__Provided data__:
● ● ● ●

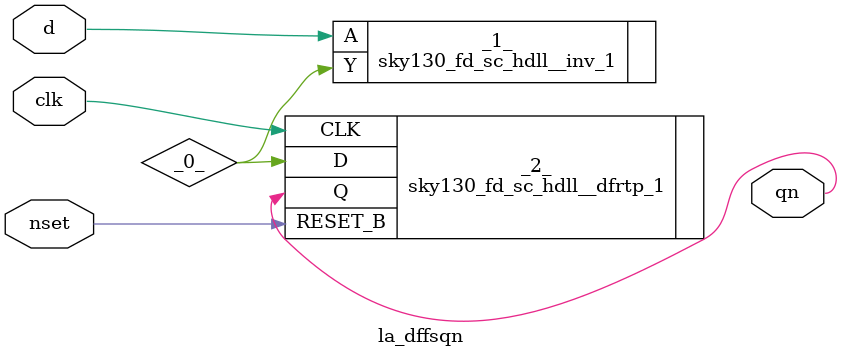
<source format=v>

/* Generated by Yosys 0.37 (git sha1 a5c7f69ed, clang 14.0.0-1ubuntu1.1 -fPIC -Os) */

module la_dffsqn(d, clk, nset, qn);
  wire _0_;
  input clk;
  wire clk;
  input d;
  wire d;
  input nset;
  wire nset;
  output qn;
  wire qn;
  sky130_fd_sc_hdll__inv_1 _1_ (
    .A(d),
    .Y(_0_)
  );
  sky130_fd_sc_hdll__dfrtp_1 _2_ (
    .CLK(clk),
    .D(_0_),
    .Q(qn),
    .RESET_B(nset)
  );
endmodule

</source>
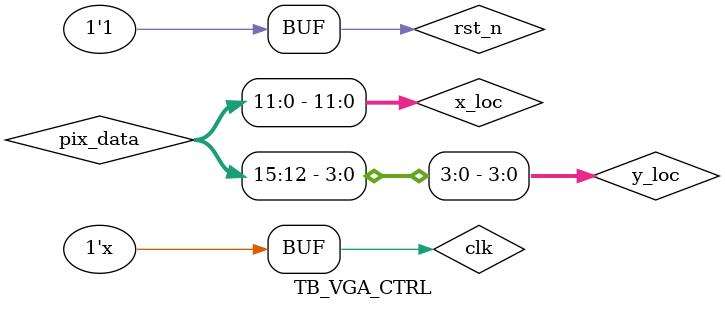
<source format=v>
`timescale 1ns/1ns
module TB_VGA_CTRL();

reg         clk;
reg         rst_n;
wire  [15:0] pix_data;

wire [15:0] rgb_565;
wire        hsync;
wire        vsync;
wire [11:0] x_loc;
wire [11:0] y_loc;  

initial begin
    clk = 1'b1;
    rst_n <= 1'b0;
    #20
    rst_n <= 1'b1;
end

always #1 clk = ~ clk;

assign pix_data = {y_loc[3:0],x_loc};

VGA_CTRL VGA_CTRL_INST
(
    .clk     (clk     ),
    .rst_n   (rst_n   ),  
    .pix_data(pix_data),

    .rgb_565 (rgb_565 ),
    .hsync   (hsync   ),
    .vsync   (vsync   ),
    .x_loc   (x_loc   ),
    .y_loc   (y_loc   )   // 位宽设置大一点以便于分辨率的修改
);

endmodule
</source>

● ● ● ●

__Problem details__:
Your answer should copy the listing word for word, with no pictures in it.

__Your solution__:
<source format=v>

/* Generated by Yosys 0.37 (git sha1 a5c7f69ed, clang 14.0.0-1ubuntu1.1 -fPIC -Os) */

module la_dffsqn(d, clk, nset, qn);
  wire _0_;
  input clk;
  wire clk;
  input d;
  wire d;
  input nset;
  wire nset;
  output qn;
  wire qn;
  sky130_fd_sc_hdll__inv_1 _1_ (
    .A(d),
    .Y(_0_)
  );
  sky130_fd_sc_hdll__dfrtp_1 _2_ (
    .CLK(clk),
    .D(_0_),
    .Q(qn),
    .RESET_B(nset)
  );
endmodule

</source>
<source format=v>
`timescale 1ns/1ns
module TB_VGA_CTRL();

reg         clk;
reg         rst_n;
wire  [15:0] pix_data;

wire [15:0] rgb_565;
wire        hsync;
wire        vsync;
wire [11:0] x_loc;
wire [11:0] y_loc;  

initial begin
    clk = 1'b1;
    rst_n <= 1'b0;
    #20
    rst_n <= 1'b1;
end

always #1 clk = ~ clk;

assign pix_data = {y_loc[3:0],x_loc};

VGA_CTRL VGA_CTRL_INST
(
    .clk     (clk     ),
    .rst_n   (rst_n   ),  
    .pix_data(pix_data),

    .rgb_565 (rgb_565 ),
    .hsync   (hsync   ),
    .vsync   (vsync   ),
    .x_loc   (x_loc   ),
    .y_loc   (y_loc   )   // 位宽设置大一点以便于分辨率的修改
);

endmodule
</source>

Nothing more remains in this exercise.